Nepal is home to one of the world's largest collections of cultural heritage sites. A considerable chunk of the treasures crumpled under the intensity of the seismic energy released by the quake nine days ago. Dubar Square in Patan is just one of three squares in the Kathmandu Valley designated as UNESCO sites and where centuries old monument were turned to piles of brick.
But Nepal has at its disposal a tradition stretching back generations that can help restore the country's architectural heritage and which is found in the shadow of Patan's Dubar Square.
The square houses a dizzying array of Nepal's unique architecture, from pagodas to steep-stepped Hindu temples and Buddhist shrines. Two stone-carved elephants look forlorn, standing half-buried in the dusty debris of the monument they once guarded. Across from them sits the damaged royal palace of the Malla kings, who are credited with founding this complex, and whose dynasty dates to the 10th century.
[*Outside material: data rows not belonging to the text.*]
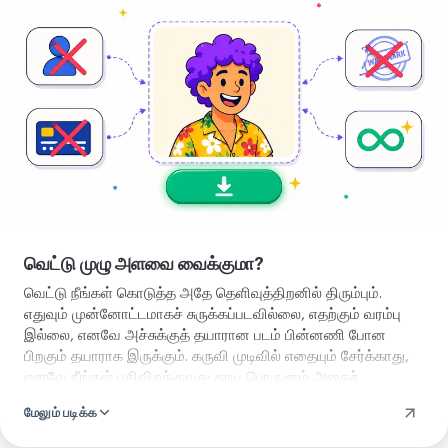
அகற்று
வெட்டு முழு அளவை வைக்குமா?
வெட்டு நீங்கள் கொடுத்த அதே தெளிவுத்திறனில் திரும்பும்.
எதுவும் முன்னோட்டமாகச் சுருக்கப்படவில்லை, எதற்கும் வரம்பு
இல்லை, எனவே அச்சுக்குத் தயாரான படம் பின்னணி போன
பிறகும் தயாராக இருக்கும். கருவி முடிவில் எதையும் சேர்க்காது,
எனவே நீங்கள் பதிவிறக்குவது தூய பொருளும் அதைச்
சுற்றியுள்ள ஒளிபுகுதன்மையும், மூலையில் முத்திரை இல்லை,
மேலும் படிக்க
நடுவில் முத்திரை இல்லை.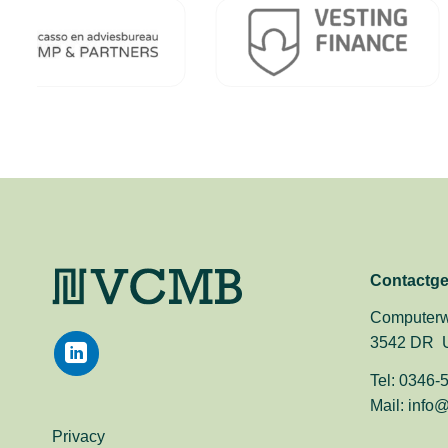
Contactg
Computerw
3542 DR U
Tel:
0346-
Mail:
info@
Privacy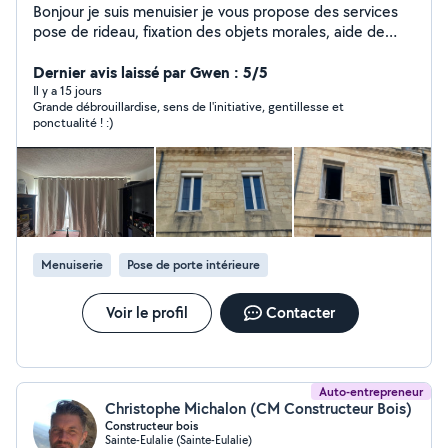
Bonjour je suis menuisier je vous propose des services
pose de rideau, fixation des objets morales, aide de
déménagement, nettoyage de voiture impeccable, aide
de personnel, montage des meubles, petit bricolage,
Dernier avis laissé par Gwen : 5/5
J'effectue tout ce qui est: -changement de tablier de
Il y a 15 jours
Grande débrouillardise, sens de l'initiative, gentillesse et
store -D'épandage de store - changement de moteur
ponctualité ! :)
de store - pose de fenêtre et porte - changement de
poignée et serrure - pose de joints d'étanchéité -
changement de vitrage
Menuiserie
Pose de porte intérieure
Voir le profil
Contacter
Auto-entrepreneur
Christophe Michalon (CM Constructeur Bois)
Constructeur bois
Sainte-Eulalie (Sainte-Eulalie)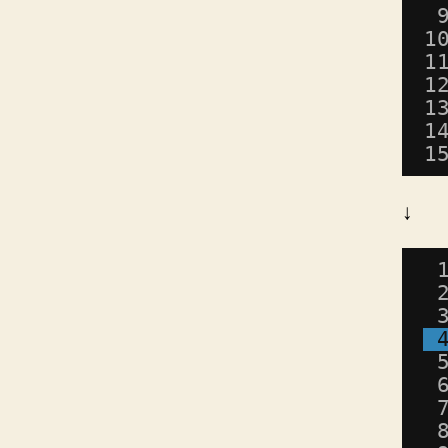
1
1
1
1
1
1
↓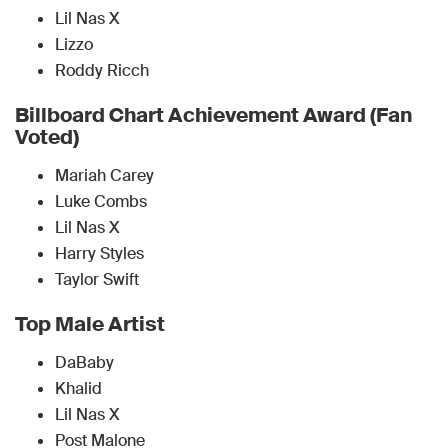
Lil Nas X
Lizzo
Roddy Ricch
Billboard Chart Achievement Award (Fan
Voted)
Mariah Carey
Luke Combs
Lil Nas X
Harry Styles
Taylor Swift
Top Male Artist
DaBaby
Khalid
Lil Nas X
Post Malone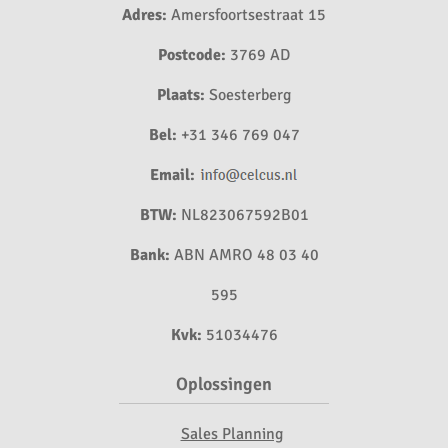
Adres:
Amersfoortsestraat 15
Postcode:
3769 AD
Plaats:
Soesterberg
Bel:
+31 346 769 047
Email:
BTW:
NL823067592B01
Bank:
ABN AMRO 48 03 40
595
Kvk:
51034476
Oplossingen
Sales Planning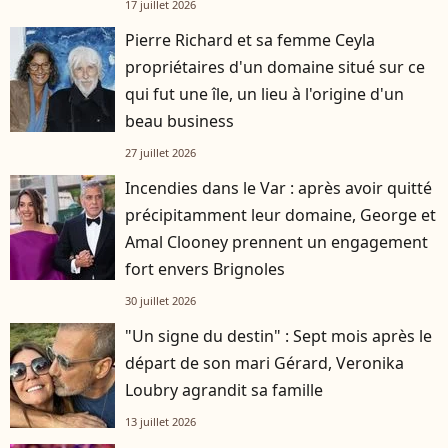
17 juillet 2026
Pierre Richard et sa femme Ceyla
propriétaires d'un domaine situé sur ce
qui fut une île, un lieu à l'origine d'un
beau business
27 juillet 2026
Incendies dans le Var : après avoir quitté
précipitamment leur domaine, George et
Amal Clooney prennent un engagement
fort envers Brignoles
30 juillet 2026
"Un signe du destin" : Sept mois après le
départ de son mari Gérard, Veronika
Loubry agrandit sa famille
13 juillet 2026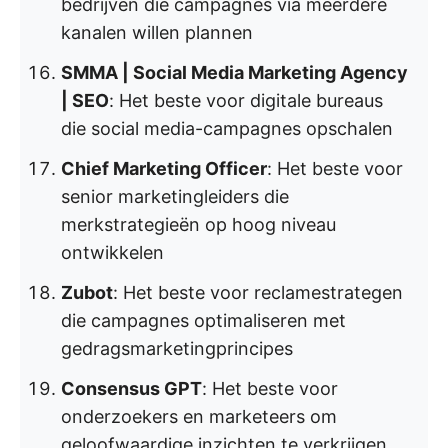
bedrijven die campagnes via meerdere
kanalen willen plannen
SMMA | Social Media Marketing Agency
| SEO
: Het beste voor digitale bureaus
die social media-campagnes opschalen
Chief Marketing Officer
: Het beste voor
senior marketingleiders die
merkstrategieën op hoog niveau
ontwikkelen
Zubot
: Het beste voor reclamestrategen
die campagnes optimaliseren met
gedragsmarketingprincipes
Consensus GPT
: Het beste voor
onderzoekers en marketeers om
geloofwaardige inzichten te verkrijgen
The Kathmandu Valley Preservation Trust has saved over 50 historic buildings over the past two decades, since its founding by Harvard architectural historian Eduard Sekler. Restorations include the courtyard that is a central attraction in Patan square, says trust country director Rohit Ranjitkar. The square has been a preservation priority, Roht says, because it represents a living breathing public space. He says the local community uses the former royal complex today to worship, contemplate or socialize.
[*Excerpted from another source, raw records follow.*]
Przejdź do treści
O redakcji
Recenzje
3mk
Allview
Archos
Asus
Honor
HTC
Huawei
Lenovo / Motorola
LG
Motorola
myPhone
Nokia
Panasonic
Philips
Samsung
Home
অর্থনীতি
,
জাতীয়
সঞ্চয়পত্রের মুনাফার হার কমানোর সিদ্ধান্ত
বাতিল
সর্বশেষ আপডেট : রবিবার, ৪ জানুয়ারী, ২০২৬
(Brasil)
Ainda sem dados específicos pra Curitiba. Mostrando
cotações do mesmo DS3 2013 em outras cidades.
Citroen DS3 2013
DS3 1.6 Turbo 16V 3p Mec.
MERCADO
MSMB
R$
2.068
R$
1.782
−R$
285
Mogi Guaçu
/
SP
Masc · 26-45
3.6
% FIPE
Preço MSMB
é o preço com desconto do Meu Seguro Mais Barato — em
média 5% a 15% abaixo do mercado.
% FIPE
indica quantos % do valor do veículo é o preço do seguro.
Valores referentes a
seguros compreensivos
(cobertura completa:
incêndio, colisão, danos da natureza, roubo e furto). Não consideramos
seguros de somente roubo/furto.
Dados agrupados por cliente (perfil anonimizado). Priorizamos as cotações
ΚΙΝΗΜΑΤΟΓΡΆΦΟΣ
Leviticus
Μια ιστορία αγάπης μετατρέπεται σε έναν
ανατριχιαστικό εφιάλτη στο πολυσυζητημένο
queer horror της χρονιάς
"It's not like the Roman Forum," Ranjitkar says. "If you go to [the] Roman Forum, you see mostly tourists. Here you see mostly local people. This is our identity, our pride. We have to rebuild. We have to bring back the square in the same condition."
Any restoration would be a huge recycling project; Ranjitkar says preservationists prefer to use the old original materials where they can.
"You can easily break the new bricks, but these bricks are still hard to break," he explains, pointing to a pile of bricks from a damaged monument that dates to 1563. "You can still see there is lots of damage, but the brick is not warn down."
Standing amid the rubble, it's hard to imagine this place restored, until you meet carver Ratna Muni Brahmacharya. His life's work has been the restoration of Nepal's unique architecture.
Brahmacharya sits cross-legged in his workshop, which is infused with the subtle scent of camphor, a rare wood he's using to carve a Buddha. Nepali carvers, he says, have passed their skills down through the ages. He's traced his lineage back 2,400 years to the time historians say Buddha would have been born in what is now modern-day Nepal.
"We are Buddhists," says Brahmacharya, but he is quick to assert that "art is my religion," and that sharing Nepal's unique art is his passion. The master carver is a member of Nepal's indigenous community, or Newar, the carving class even today.
He says his forefathers were involved in building the palaces and monasteries of Patan, with its square now in ruins.
Nepali architecture beguiles with its intricate carvings. Gods, dragons, snakes and suns feature on the doors and rooftops of Nepal's royal and religious buildings. The distinctive wood-latticed window was thought to keep out those who meant harm — spirits or people.
So immersed is his family in the work of his forefathers that today, Brahmacharya says, some 60 members of Brahmacharya's family are in the trade, carving wood, stone bone and metal. The 42-year-old craftsman, schooled by his uncles, says he has trained some 500 young carvers.
"I'm now successful, sending my products around world," he says. "The most important thing to do now is impart my knowledge to young people so that they join this profession and preserve our ancestors' legacy."
Brahmacharya says Nepal must reinforce its vulnerable monuments.
"We have lost a part of our heritage, but our culture is still intact," he says. "We have the knowledge and the expertise. We can revive our heritage."